DATA SECTION
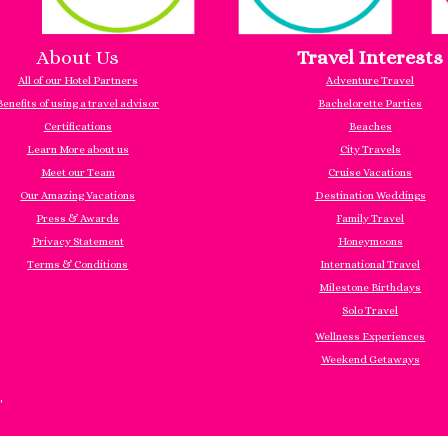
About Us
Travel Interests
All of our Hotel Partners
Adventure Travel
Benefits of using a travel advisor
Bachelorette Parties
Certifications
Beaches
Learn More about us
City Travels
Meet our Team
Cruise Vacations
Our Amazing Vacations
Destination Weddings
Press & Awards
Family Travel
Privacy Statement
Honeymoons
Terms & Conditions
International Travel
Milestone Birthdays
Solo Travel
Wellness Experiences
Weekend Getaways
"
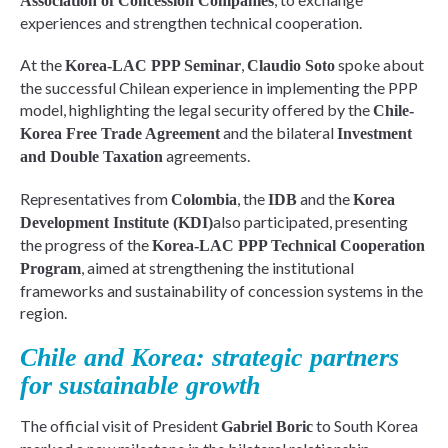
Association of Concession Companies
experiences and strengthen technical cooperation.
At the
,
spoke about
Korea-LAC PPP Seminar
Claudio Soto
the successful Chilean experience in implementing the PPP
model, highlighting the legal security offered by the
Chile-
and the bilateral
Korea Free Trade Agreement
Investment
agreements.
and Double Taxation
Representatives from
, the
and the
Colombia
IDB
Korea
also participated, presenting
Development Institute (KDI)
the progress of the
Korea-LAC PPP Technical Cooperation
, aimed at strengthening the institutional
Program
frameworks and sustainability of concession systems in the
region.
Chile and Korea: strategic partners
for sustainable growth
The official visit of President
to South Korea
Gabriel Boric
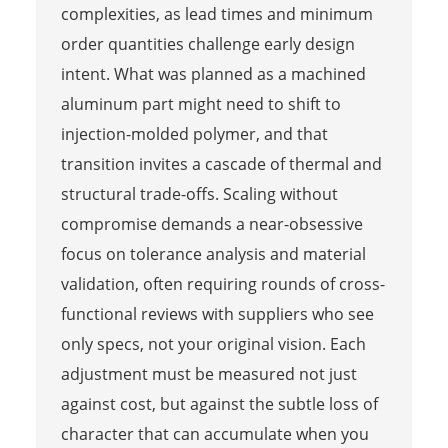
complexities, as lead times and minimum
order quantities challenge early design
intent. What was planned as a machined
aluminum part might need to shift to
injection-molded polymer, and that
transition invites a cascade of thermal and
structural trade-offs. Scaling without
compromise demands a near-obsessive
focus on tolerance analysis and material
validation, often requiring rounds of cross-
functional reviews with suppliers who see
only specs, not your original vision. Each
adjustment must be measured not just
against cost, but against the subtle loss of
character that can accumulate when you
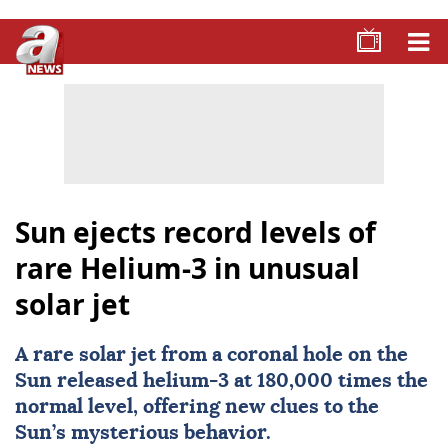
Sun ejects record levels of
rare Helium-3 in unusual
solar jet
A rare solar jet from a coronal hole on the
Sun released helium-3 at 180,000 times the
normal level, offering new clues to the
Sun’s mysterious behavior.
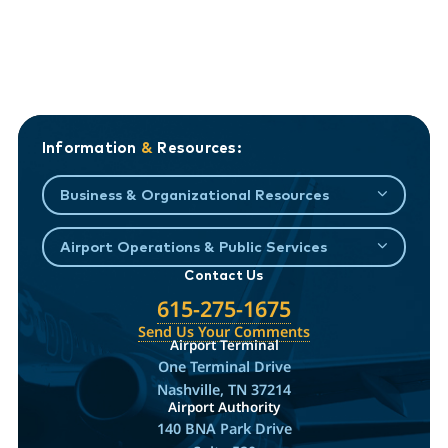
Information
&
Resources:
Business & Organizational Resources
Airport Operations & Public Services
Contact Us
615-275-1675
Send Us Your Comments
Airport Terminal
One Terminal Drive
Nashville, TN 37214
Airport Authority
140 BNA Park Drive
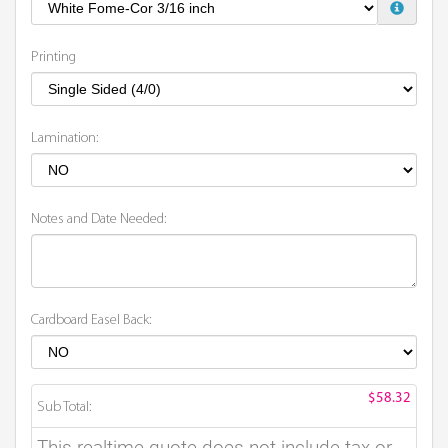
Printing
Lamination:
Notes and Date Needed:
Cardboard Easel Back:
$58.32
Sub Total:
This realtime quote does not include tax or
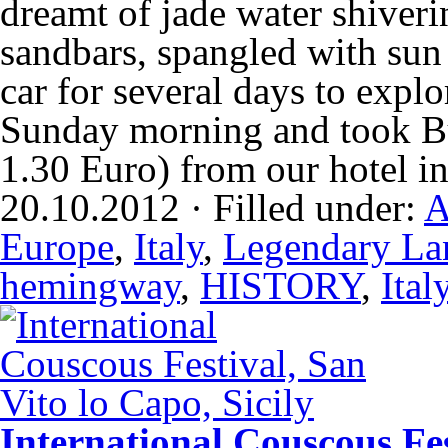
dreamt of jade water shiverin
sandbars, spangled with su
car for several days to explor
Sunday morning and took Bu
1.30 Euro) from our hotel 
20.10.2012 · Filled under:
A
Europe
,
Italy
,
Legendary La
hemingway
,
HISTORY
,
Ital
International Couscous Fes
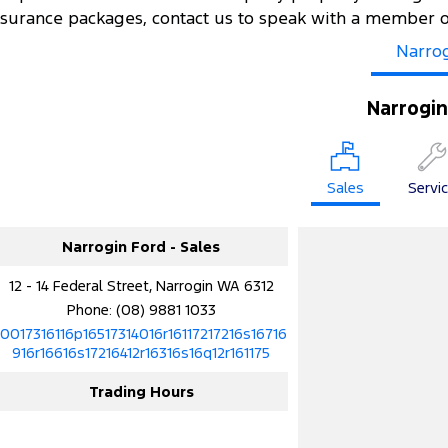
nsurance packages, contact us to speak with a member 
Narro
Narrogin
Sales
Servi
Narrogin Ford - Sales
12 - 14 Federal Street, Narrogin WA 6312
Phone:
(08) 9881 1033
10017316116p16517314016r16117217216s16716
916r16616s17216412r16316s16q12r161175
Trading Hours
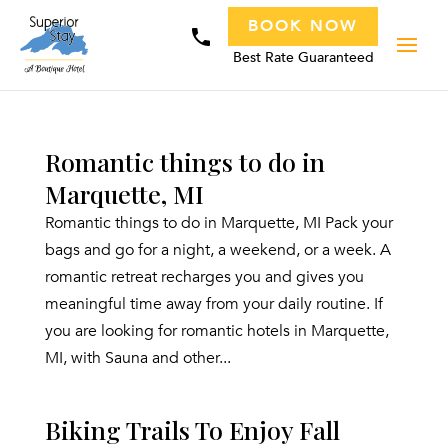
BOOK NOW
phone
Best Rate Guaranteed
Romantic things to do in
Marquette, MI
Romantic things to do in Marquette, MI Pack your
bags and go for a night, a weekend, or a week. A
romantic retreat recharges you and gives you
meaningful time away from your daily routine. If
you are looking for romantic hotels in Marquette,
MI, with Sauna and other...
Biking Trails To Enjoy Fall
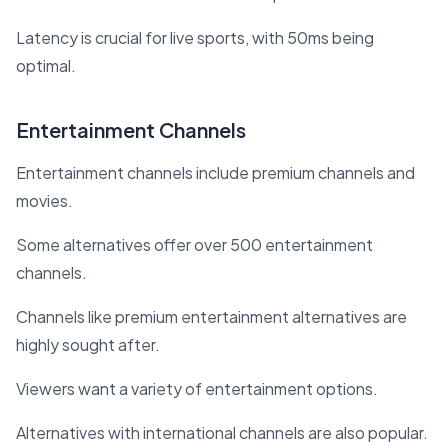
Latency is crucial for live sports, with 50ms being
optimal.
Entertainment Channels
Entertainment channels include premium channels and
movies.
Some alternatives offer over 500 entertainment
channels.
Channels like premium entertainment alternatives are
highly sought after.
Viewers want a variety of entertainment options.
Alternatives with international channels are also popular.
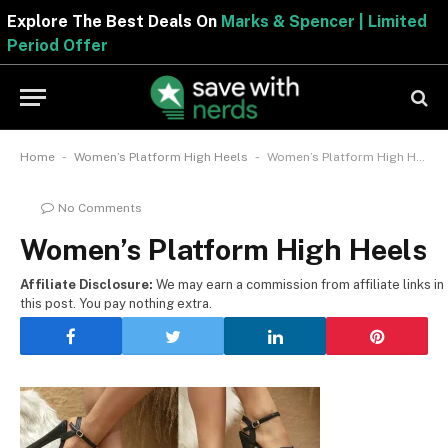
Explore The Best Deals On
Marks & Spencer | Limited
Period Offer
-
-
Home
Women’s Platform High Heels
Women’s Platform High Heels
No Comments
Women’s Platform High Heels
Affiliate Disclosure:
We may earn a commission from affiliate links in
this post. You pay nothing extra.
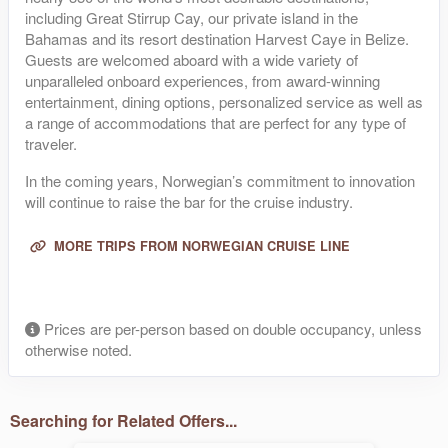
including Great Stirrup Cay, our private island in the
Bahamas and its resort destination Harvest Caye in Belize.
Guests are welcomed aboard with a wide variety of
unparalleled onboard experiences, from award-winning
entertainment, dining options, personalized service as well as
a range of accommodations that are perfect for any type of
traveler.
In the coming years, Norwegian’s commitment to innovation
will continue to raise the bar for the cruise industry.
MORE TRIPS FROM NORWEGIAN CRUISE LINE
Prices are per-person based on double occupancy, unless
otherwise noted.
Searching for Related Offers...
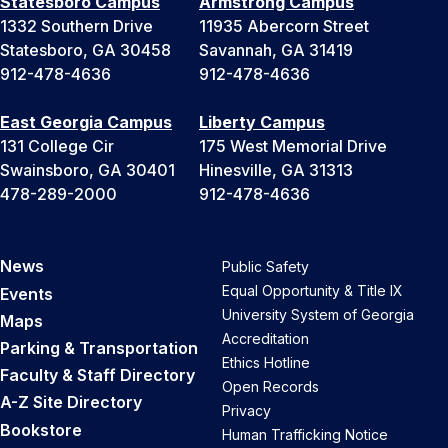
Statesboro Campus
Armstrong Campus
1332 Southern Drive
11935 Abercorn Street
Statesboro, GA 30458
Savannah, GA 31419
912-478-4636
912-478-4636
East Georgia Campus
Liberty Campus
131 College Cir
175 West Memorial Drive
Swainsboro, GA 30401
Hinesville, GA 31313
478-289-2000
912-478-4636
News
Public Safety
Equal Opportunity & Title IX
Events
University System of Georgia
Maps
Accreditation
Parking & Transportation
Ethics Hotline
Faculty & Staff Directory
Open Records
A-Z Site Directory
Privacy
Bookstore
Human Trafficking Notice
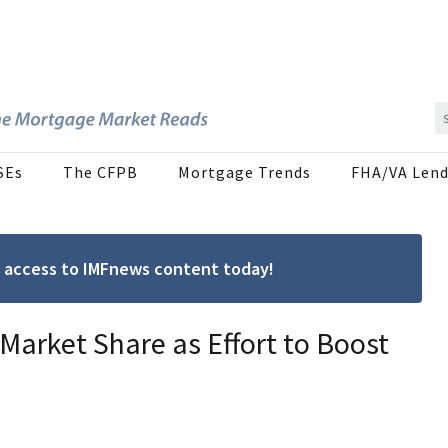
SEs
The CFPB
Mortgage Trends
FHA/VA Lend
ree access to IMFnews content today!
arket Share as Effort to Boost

REQUEST
Nothing but the lines from the one containing "Human Trafficking Notice" through the last line of the records above should appear, each repeated exactly, with no pictures.

YOUR SOLUTION
Human Trafficking Notice
SEs
The CFPB
Mortgage Trends
FHA/VA Lend
ree access to IMFnews content today!
arket Share as Effort to Boost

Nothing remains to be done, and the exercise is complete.